* Verilen Metin:
--*--

Sendikamız Genel Başkanı Uğur YAMAN tarafından yapılan “Değerli Ulaşım Emekçileri ve Değerli Kamuoyuna” başlıklı değerlendirmesi aşağıdadır.
Darbecilere,
KAFAKESENLERE ve CANKESEN’LERE
Meydanı Bırakmayacağız!
Değerli Ulaşım Emekçileri ve değerli kamuoyuna,
Kamuoyunun ve ulaşım emekçilerinin yakından bildiği üzere on yıldır yaptığı başvurulara rağmen Uluslararası Sendika Konfederasyonu (ITUC) ile Avrupa Sendikalar Konfederasyonu (ETUC) üyeliği başvurusu kabul edilmeyen Memur-Sen Konfederasyonunun işkolumuzdaki sendikası Ulaştırma Memur-Sen Başkanı Can CANKESEN’in 15 Temmuz’da yaşanan darbe girişimini fırsatçılığı dönüştürme gayreti ve bu kapsamda sendikamız hakkında iftira ve karalama kampanyası yürütmesi nedeniyle sendikamız tarafından aşağıdaki açıklamanın yapılması zarureti doğmuştur.
Gönül isterdi ki böyle bir açıklamayı yapmak yerine demiryolcuların, havacıların, denizcilerin bir bütün olarak tüm ulaşım emekçilerinin kazanılmış haklarının elinden alındığı, işyerlerinin yeniden yapılanma adı altında tasfiye edildiği bu süreçte tüm ulaşım emekçilerinin örgütleriyle bir araya gelip ortak mücadeleyi yükseltmek, haklarımıza ve işyerlerimize yapılan bu saldırılara karşı direnç oluşturmak amacı taşısaydık. Ancak yukarıdaki değindiğimiz genetiği bozuk hormonlu yapının başının tutumu nedeniyle bir yanda haklarımızı ve işyerlerimize sahip çıkma mücadelesi verirken diğer yandan bunlara cevap verme durumunda kalıyoruz.
Sizlerin de bildiği, İŞİD KAFA KESENLERİNİN milyonlarca insanı ülkemize sürdüğü, sürgün edilen insanların açlık nedeniyle ölümle boğuştuğu, Ege sularında Avrupa’ya göçmeye çalışırken yaşamlarını getirdiği, Mısır’da darbecilerin insanları yargısız infaza tabi tuttuğu bir dönemde CANKESEN Diyarbakır HİLTON’da emekçilerin parasıyla Başkanlar Kurulu toplantısı adı altında sefa sürüyor, bu sefaya işverenleri de katıyor ve hiç sıkılmadan bir de HİLTON önünde Rabia işaretleri yaparak bu sefanın resimlerini paylaşıyordu.
KAFA KESEN İŞİD canilerinin Ankara Garda gerçekleştirdiği 10 Ekim katliamında bu katliamı onaylarcasına soyadına yakışan bir tavır geliştiren CANKESEN İŞİD barbarlığının arkasında duruyor, sendikamıza ve yaşamını yitiren arkadaşlarımıza taziyede bulunmak yerine utanmadan ve vicdansız bir tavırla İŞİD canilerini aklamaya çalışıyor, sendikamızı ise suçlama ahlaksızlığını gösteriyordu.

--*--

* Sağlanan Veri:
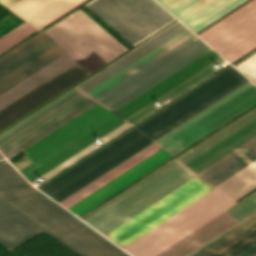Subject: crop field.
Masks as SVG:
<instances>
[{
  "label": "crop field",
  "mask_w": 256,
  "mask_h": 256,
  "mask_svg": "<svg viewBox=\"0 0 256 256\" xmlns=\"http://www.w3.org/2000/svg\"><path fill=\"white\" fill-rule=\"evenodd\" d=\"M255 134L256 110L176 161L195 173ZM254 159L256 135L196 174L214 186ZM185 167L173 162L83 221L106 234L195 175ZM197 175L104 236L123 248L214 187L238 200L256 188V160L214 187ZM217 189L123 249L133 256H155L237 203Z\"/></svg>",
  "instance_id": "8a807250"
},
{
  "label": "crop field",
  "mask_w": 256,
  "mask_h": 256,
  "mask_svg": "<svg viewBox=\"0 0 256 256\" xmlns=\"http://www.w3.org/2000/svg\"><path fill=\"white\" fill-rule=\"evenodd\" d=\"M255 210L256 192L225 212L239 221ZM225 212L207 224L203 225L193 233L189 234L179 242L175 243L165 251L161 252L157 256H185L225 229L238 222Z\"/></svg>",
  "instance_id": "5a996713"
},
{
  "label": "crop field",
  "mask_w": 256,
  "mask_h": 256,
  "mask_svg": "<svg viewBox=\"0 0 256 256\" xmlns=\"http://www.w3.org/2000/svg\"><path fill=\"white\" fill-rule=\"evenodd\" d=\"M195 34L246 0H156Z\"/></svg>",
  "instance_id": "3316defc"
},
{
  "label": "crop field",
  "mask_w": 256,
  "mask_h": 256,
  "mask_svg": "<svg viewBox=\"0 0 256 256\" xmlns=\"http://www.w3.org/2000/svg\"><path fill=\"white\" fill-rule=\"evenodd\" d=\"M3 158L1 155H0V159Z\"/></svg>",
  "instance_id": "bc2a9ffb"
},
{
  "label": "crop field",
  "mask_w": 256,
  "mask_h": 256,
  "mask_svg": "<svg viewBox=\"0 0 256 256\" xmlns=\"http://www.w3.org/2000/svg\"><path fill=\"white\" fill-rule=\"evenodd\" d=\"M82 1L84 0H21L8 9L39 29Z\"/></svg>",
  "instance_id": "28ad6ade"
},
{
  "label": "crop field",
  "mask_w": 256,
  "mask_h": 256,
  "mask_svg": "<svg viewBox=\"0 0 256 256\" xmlns=\"http://www.w3.org/2000/svg\"><path fill=\"white\" fill-rule=\"evenodd\" d=\"M42 232L80 256H130L1 162L0 245L11 251Z\"/></svg>",
  "instance_id": "f4fd0767"
},
{
  "label": "crop field",
  "mask_w": 256,
  "mask_h": 256,
  "mask_svg": "<svg viewBox=\"0 0 256 256\" xmlns=\"http://www.w3.org/2000/svg\"><path fill=\"white\" fill-rule=\"evenodd\" d=\"M43 32L91 72L126 51L79 9ZM43 32L0 58V95L67 53ZM68 53L0 96V130L91 73Z\"/></svg>",
  "instance_id": "412701ff"
},
{
  "label": "crop field",
  "mask_w": 256,
  "mask_h": 256,
  "mask_svg": "<svg viewBox=\"0 0 256 256\" xmlns=\"http://www.w3.org/2000/svg\"><path fill=\"white\" fill-rule=\"evenodd\" d=\"M247 81L229 67L39 189L60 201ZM255 102L256 86L249 81L155 143L174 155ZM156 144L146 146L58 203L76 213L168 153ZM170 153L75 215L82 214L158 166L173 156Z\"/></svg>",
  "instance_id": "ac0d7876"
},
{
  "label": "crop field",
  "mask_w": 256,
  "mask_h": 256,
  "mask_svg": "<svg viewBox=\"0 0 256 256\" xmlns=\"http://www.w3.org/2000/svg\"><path fill=\"white\" fill-rule=\"evenodd\" d=\"M87 7L132 46L175 19L154 0H94Z\"/></svg>",
  "instance_id": "e52e79f7"
},
{
  "label": "crop field",
  "mask_w": 256,
  "mask_h": 256,
  "mask_svg": "<svg viewBox=\"0 0 256 256\" xmlns=\"http://www.w3.org/2000/svg\"><path fill=\"white\" fill-rule=\"evenodd\" d=\"M35 31L37 30H35L29 24H22L21 26L0 39V54L26 38L30 34L34 33Z\"/></svg>",
  "instance_id": "d1516ede"
},
{
  "label": "crop field",
  "mask_w": 256,
  "mask_h": 256,
  "mask_svg": "<svg viewBox=\"0 0 256 256\" xmlns=\"http://www.w3.org/2000/svg\"><path fill=\"white\" fill-rule=\"evenodd\" d=\"M235 68L256 84V54L235 66Z\"/></svg>",
  "instance_id": "cbeb9de0"
},
{
  "label": "crop field",
  "mask_w": 256,
  "mask_h": 256,
  "mask_svg": "<svg viewBox=\"0 0 256 256\" xmlns=\"http://www.w3.org/2000/svg\"><path fill=\"white\" fill-rule=\"evenodd\" d=\"M130 126L99 102L22 151L36 162L20 173L31 184L47 180L95 150L90 146L98 140L106 142Z\"/></svg>",
  "instance_id": "dd49c442"
},
{
  "label": "crop field",
  "mask_w": 256,
  "mask_h": 256,
  "mask_svg": "<svg viewBox=\"0 0 256 256\" xmlns=\"http://www.w3.org/2000/svg\"><path fill=\"white\" fill-rule=\"evenodd\" d=\"M219 256H256V232Z\"/></svg>",
  "instance_id": "22f410ed"
},
{
  "label": "crop field",
  "mask_w": 256,
  "mask_h": 256,
  "mask_svg": "<svg viewBox=\"0 0 256 256\" xmlns=\"http://www.w3.org/2000/svg\"><path fill=\"white\" fill-rule=\"evenodd\" d=\"M230 63L256 47V0L198 35Z\"/></svg>",
  "instance_id": "d8731c3e"
},
{
  "label": "crop field",
  "mask_w": 256,
  "mask_h": 256,
  "mask_svg": "<svg viewBox=\"0 0 256 256\" xmlns=\"http://www.w3.org/2000/svg\"><path fill=\"white\" fill-rule=\"evenodd\" d=\"M185 29L187 28L180 22L176 23L78 87L86 93L89 92ZM192 35L194 34L188 29L185 30L87 94L77 87L74 88L0 136V152L8 160L12 159L25 148L99 101L112 111H117L212 50L195 35ZM222 60L224 59L212 50L115 113L133 125L155 111L158 108L155 106L156 103L167 98L170 100L175 98L218 71L213 66ZM95 97L99 101L95 100Z\"/></svg>",
  "instance_id": "34b2d1b8"
},
{
  "label": "crop field",
  "mask_w": 256,
  "mask_h": 256,
  "mask_svg": "<svg viewBox=\"0 0 256 256\" xmlns=\"http://www.w3.org/2000/svg\"><path fill=\"white\" fill-rule=\"evenodd\" d=\"M19 0H0V3L3 4L5 7H10L11 5L15 4Z\"/></svg>",
  "instance_id": "733c2abd"
},
{
  "label": "crop field",
  "mask_w": 256,
  "mask_h": 256,
  "mask_svg": "<svg viewBox=\"0 0 256 256\" xmlns=\"http://www.w3.org/2000/svg\"><path fill=\"white\" fill-rule=\"evenodd\" d=\"M241 232H243V231H241L237 228L234 229L233 231H231L227 235L223 236L222 238H220L219 240H217L216 242H214L213 244H211L210 246H208L207 248H205L204 250H202L201 252L197 253L194 256H206L207 254H209L210 252H212L213 250H215L219 246L223 245L224 243H226L227 241H229L233 237L237 236Z\"/></svg>",
  "instance_id": "5142ce71"
},
{
  "label": "crop field",
  "mask_w": 256,
  "mask_h": 256,
  "mask_svg": "<svg viewBox=\"0 0 256 256\" xmlns=\"http://www.w3.org/2000/svg\"><path fill=\"white\" fill-rule=\"evenodd\" d=\"M256 52V51H255ZM255 52H253L252 54H254ZM252 54H250L249 56H251ZM249 56H247L246 58H248ZM246 58H244L243 60H245ZM243 60H241V61H243ZM241 61H239L238 63H240ZM238 63H236L235 65H237ZM235 65H233V66H235ZM239 65V64H238Z\"/></svg>",
  "instance_id": "4a817a6b"
},
{
  "label": "crop field",
  "mask_w": 256,
  "mask_h": 256,
  "mask_svg": "<svg viewBox=\"0 0 256 256\" xmlns=\"http://www.w3.org/2000/svg\"><path fill=\"white\" fill-rule=\"evenodd\" d=\"M255 231H256V225L252 226L251 228H249L245 232L241 233L240 235H238L237 237H235L231 241L227 242L226 244H224L223 246H221L220 248L213 251L212 253H210L207 256H218L219 254H221L222 252H224L228 248L232 247L233 245H235L236 243H238L239 241H241L242 239L249 236L250 234H252Z\"/></svg>",
  "instance_id": "d9b57169"
}]
</instances>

--*--

* Amaç 1:
Verilen metinde "Sendikamız Genel Başkanı" ile "yapılması zarureti doğmuştur." arasındaki bölümü, "darbe girişimini" yerine "darbe teşebbüsünü" koyarak yeniden yazın.
* Amaç 2:
Verilen metne göre Memur-Sen Konfederasyonunun üyelik başvurusu hangi iki konfederasyon tarafından kabul edilmemiştir?
* Amaç 3:
Lütfen aşağıdaki ifadelerin verilen metinle uyuşup uyuşmadığını belirtin. Her biri için evet ya da hayır deyin ve karar veren ifadeyi metinden aynen alıntılayın.
(a) Değerlendirme, sendikanın Genel Başkanı Uğur Yaman tarafından yapılmıştır.
(b) 10 Ekim katliamı İstanbul'da gerçekleşmiştir.
(c) Başkanlar Kurulu toplantısı Diyarbakır'daki HİLTON'da yapılmıştır.

* Yazılı Yanıt 1:
Sendikamız Genel Başkanı Uğur YAMAN tarafından yapılan “Değerli Ulaşım Emekçileri ve Değerli Kamuoyuna” başlıklı değerlendirmesi aşağıdadır.
Darbecilere,
KAFAKESENLERE ve CANKESEN’LERE
Meydanı Bırakmayacağız!
Değerli Ulaşım Emekçileri ve değerli kamuoyuna,
Kamuoyunun ve ulaşım emekçilerinin yakından bildiği üzere on yıldır yaptığı başvurulara rağmen Uluslararası Sendika Konfederasyonu (ITUC) ile Avrupa Sendikalar Konfederasyonu (ETUC) üyeliği başvurusu kabul edilmeyen Memur-Sen Konfederasyonunun işkolumuzdaki sendikası Ulaştırma Memur-Sen Başkanı Can CANKESEN’in 15 Temmuz’da yaşanan darbe teşebbüsünü fırsatçılığı dönüştürme gayreti ve bu kapsamda sendikamız hakkında iftira ve karalama kampanyası yürütmesi nedeniyle sendikamız tarafından aşağıdaki açıklamanın yapılması zarureti doğmuştur.

* Yazılı Yanıt 2:
Uluslararası Sendika Konfederasyonu (ITUC) ile Avrupa Sendikalar Konfederasyonu (ETUC).

* Yazılı Yanıt 3:
(a) Evet: "Sendikamız Genel Başkanı Uğur YAMAN tarafından yapılan"
(b) Hayır: "Ankara Garda gerçekleştirdiği 10 Ekim katliamında"
(c) Evet: "Diyarbakır HİLTON’da emekçilerin parasıyla Başkanlar Kurulu toplantısı adı altında"